Solomon and Siegel on Healing Trauma

With contributions from researchers, clinicians, and theorists, this edited collection offers a neurobiological perspective on trauma treatment and healing. On a first look, this book stands out especially for its introduction to the developmental origins of factors thought to place some individuals at greater risk of long-term effects from trauma.

Rating: 3

Healing Trauma: Attachment, Mind, Body and Brain

Edited by , 2003. ISBN 0393703967. W.W. Norton. xxi + 357 pages.

While I’m certainly not a specialist in the area of trauma, I couldn’t help but be intrigued by this book’s interdisciplinary nature and the promise of insight into therapeutic processes via the window of neurobiology. Roughly the first half of the book is dedicated specifically to introducing something of the developmental origins of factors thought to place some individuals at risk of suffering long-term effects from trauma. The second half draws upon some of the material presented in the first half to consider approaches to treatment.

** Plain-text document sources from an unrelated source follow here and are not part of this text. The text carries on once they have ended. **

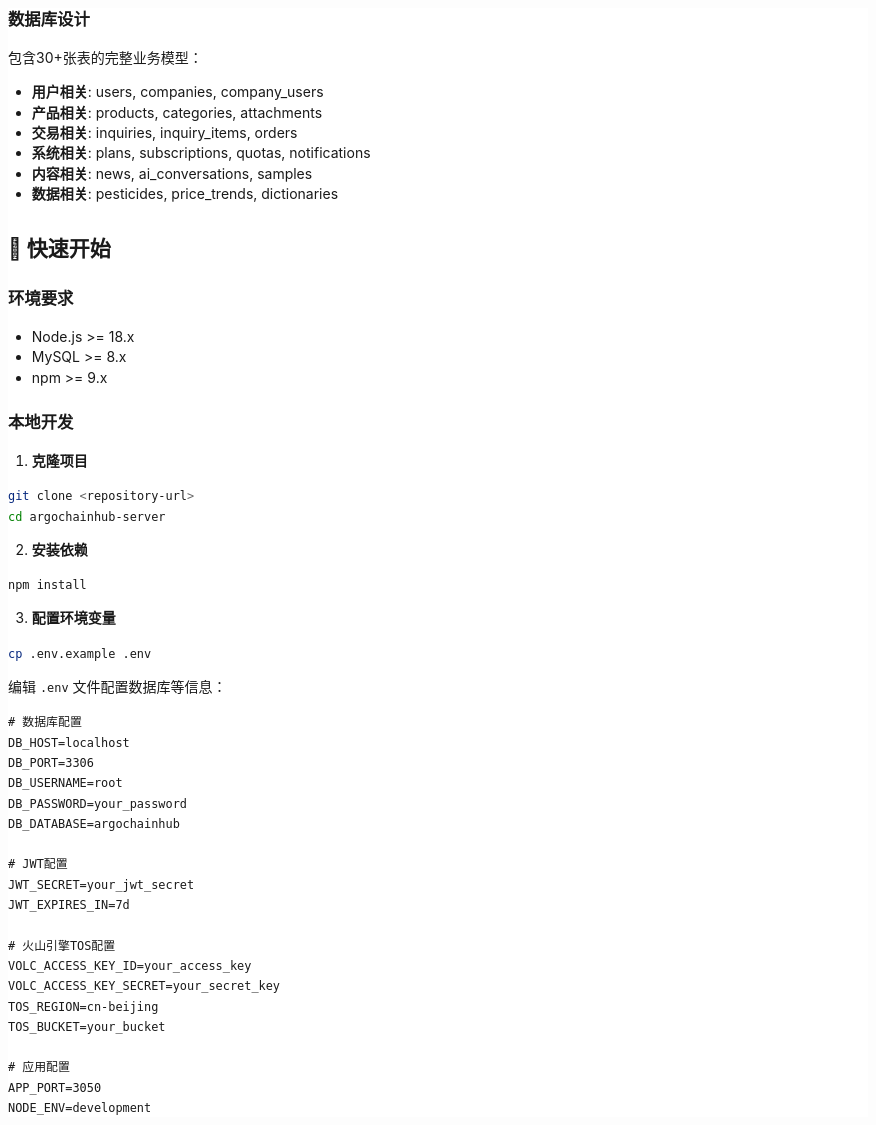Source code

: ### 数据库设计
包含30+张表的完整业务模型：
- **用户相关**: users, companies, company_users
- **产品相关**: products, categories, attachments
- **交易相关**: inquiries, inquiry_items, orders
- **系统相关**: plans, subscriptions, quotas, notifications
- **内容相关**: news, ai_conversations, samples
- **数据相关**: pesticides, price_trends, dictionaries

## 🚀 快速开始

### 环境要求
- Node.js >= 18.x
- MySQL >= 8.x
- npm >= 9.x

### 本地开发

1. **克隆项目**
```bash
git clone <repository-url>
cd argochainhub-server
```

2. **安装依赖**
```bash
npm install
```

3. **配置环境变量**
```bash
cp .env.example .env
```

编辑 `.env` 文件配置数据库等信息：
```env
# 数据库配置
DB_HOST=localhost
DB_PORT=3306
DB_USERNAME=root
DB_PASSWORD=your_password
DB_DATABASE=argochainhub

# JWT配置
JWT_SECRET=your_jwt_secret
JWT_EXPIRES_IN=7d

# 火山引擎TOS配置
VOLC_ACCESS_KEY_ID=your_access_key
VOLC_ACCESS_KEY_SECRET=your_secret_key
TOS_REGION=cn-beijing
TOS_BUCKET=your_bucket

# 应用配置
APP_PORT=3050
NODE_ENV=development
```
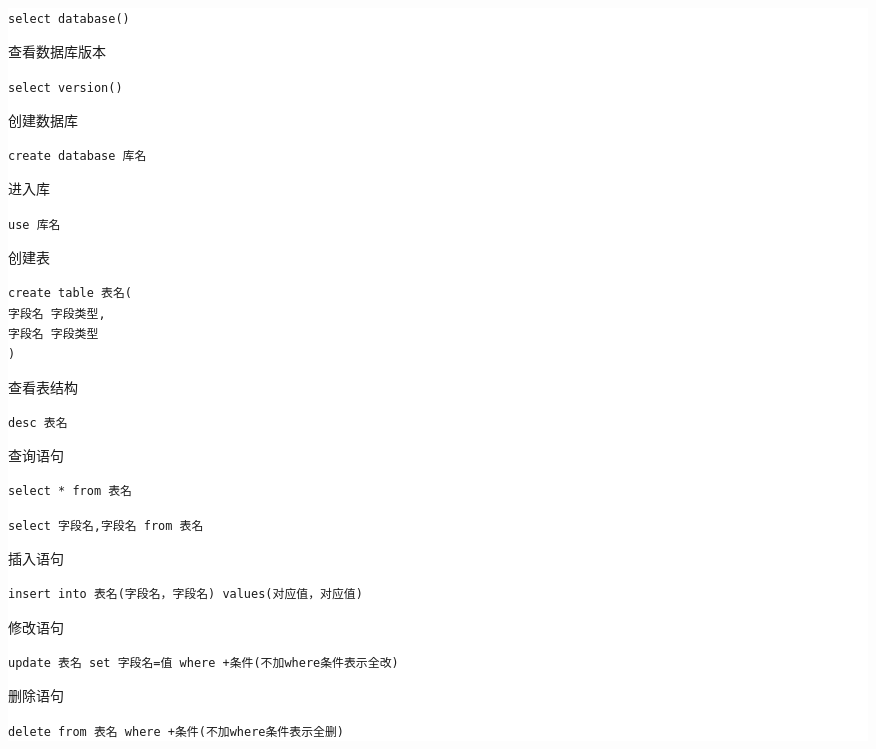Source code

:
 ```
select database()
```

查看数据库版本

```
select version()
```

创建数据库

```
create database 库名
```

进入库

```
use 库名
```

创建表

```
create table 表名(
字段名 字段类型,
字段名 字段类型
)
```

查看表结构

```
desc 表名
```

查询语句

```
select * from 表名
```

```
select 字段名,字段名 from 表名
```

插入语句

```
insert into 表名(字段名，字段名) values(对应值，对应值)
```

修改语句

```
update 表名 set 字段名=值 where +条件(不加where条件表示全改)
```

删除语句

```
delete from 表名 where +条件(不加where条件表示全删)
```
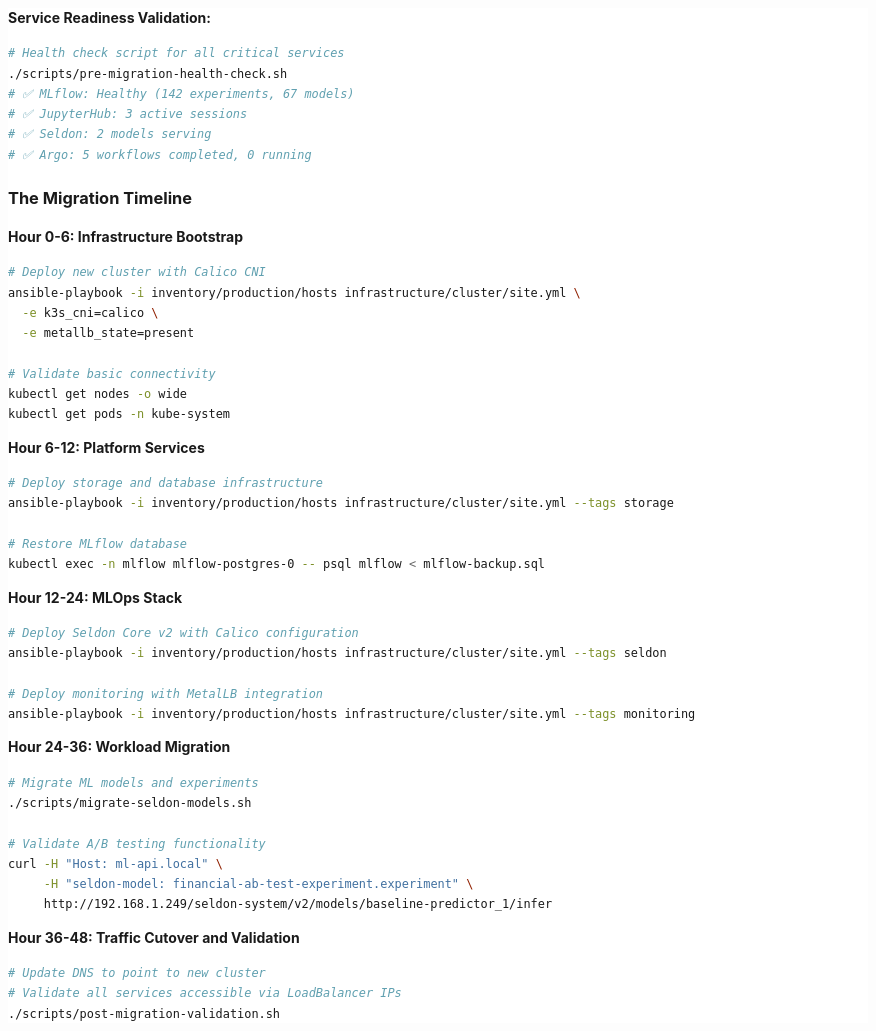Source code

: **Service Readiness Validation:**
```bash
# Health check script for all critical services
./scripts/pre-migration-health-check.sh
# ✅ MLflow: Healthy (142 experiments, 67 models)
# ✅ JupyterHub: 3 active sessions
# ✅ Seldon: 2 models serving
# ✅ Argo: 5 workflows completed, 0 running
```

### The Migration Timeline

**Hour 0-6: Infrastructure Bootstrap**
```bash
# Deploy new cluster with Calico CNI
ansible-playbook -i inventory/production/hosts infrastructure/cluster/site.yml \
  -e k3s_cni=calico \
  -e metallb_state=present

# Validate basic connectivity
kubectl get nodes -o wide
kubectl get pods -n kube-system
```

**Hour 6-12: Platform Services**
```bash
# Deploy storage and database infrastructure
ansible-playbook -i inventory/production/hosts infrastructure/cluster/site.yml --tags storage

# Restore MLflow database
kubectl exec -n mlflow mlflow-postgres-0 -- psql mlflow < mlflow-backup.sql
```

**Hour 12-24: MLOps Stack**
```bash
# Deploy Seldon Core v2 with Calico configuration
ansible-playbook -i inventory/production/hosts infrastructure/cluster/site.yml --tags seldon

# Deploy monitoring with MetalLB integration
ansible-playbook -i inventory/production/hosts infrastructure/cluster/site.yml --tags monitoring
```

**Hour 24-36: Workload Migration**
```bash
# Migrate ML models and experiments
./scripts/migrate-seldon-models.sh

# Validate A/B testing functionality
curl -H "Host: ml-api.local" \
     -H "seldon-model: financial-ab-test-experiment.experiment" \
     http://192.168.1.249/seldon-system/v2/models/baseline-predictor_1/infer
```

**Hour 36-48: Traffic Cutover and Validation**
```bash
# Update DNS to point to new cluster
# Validate all services accessible via LoadBalancer IPs
./scripts/post-migration-validation.sh
```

On a first glance, contributions in the first half have much to recommend them as general introductions, although ironically enough I personally found the very first chapter, by Siegel — “An Interpersonal Neurobiology of Psychotherapy” — to be the weakest by far. I found it difficult to take the neurobiology in this chapter very seriously at all. (For readers with some background in the area, if I tell you that the chapter’s description of how memory works pretty much begins and ends with Hebb, you’ll know exactly what I mean.) Nonetheless, I believe many readers may still find much of use here.

The key to using the material effectively, I believe, is to be content with forming impressionistic views of the conceptual territory, and to resist any temptation to try and paint complex pseudo-scientific pictures using the very limited material presented. To put it differently, the material seems to me to offer just enough detail to encourage the telling of what philosophers of science sometimes call ‘just so stories’ (after those by Rudyard Kipling) — narratives which sound plausible enough in a ‘connect-the-dots’ sort of fashion, but which are so grossly underspecified as to make them literally immune to scientific evaluation. These types of stories are particularly popular when the topic is evolution, where it is very easy to tell perfectly plausible stories about adaptation without in any way connecting up with verifiable scientific hypotheses, but this chapter also demonstrates this approach in action when it comes to the topic of connecting up low-level neurobiology with higher level human experience.

The second half of the book suffers from the ‘just so’ problem as well, although at least when it comes to treatment, the proof is in the pudding, so to speak: whether or not the conceptual framework motivating a particular approach to treatment is good science or bad science, the end result of applying that approach can still be measured via outcome studies. Unfortunately, this type of evaluation is relatively thin on the ground, in comparison to extended descriptions of theoretical models ostensibly grounded in the neurobiology of the first half of the book. The contributions in this second half specifically cover EMDR, accelerated experiential-dynamic psychotherapy (AEDP), and short-term intensive dynamic psychotherapy focusing on defense mechanisms; a final chapter addresses attachment relations within the context of couples therapy.

While intriguing, my initial impression of this book is that it is ultimately unsatisfying — it contains many references to scientific research done by other people, and it contains a great deal of theory ostensibly built atop that science, but between those two there is a rather huge gap. In contrast to more empirically-linked work by the likes of Bowlby, for example, a disappointing proportion of this book seems to be occupied either with the real science or the real theory, with comparatively less occupied with connecting them up.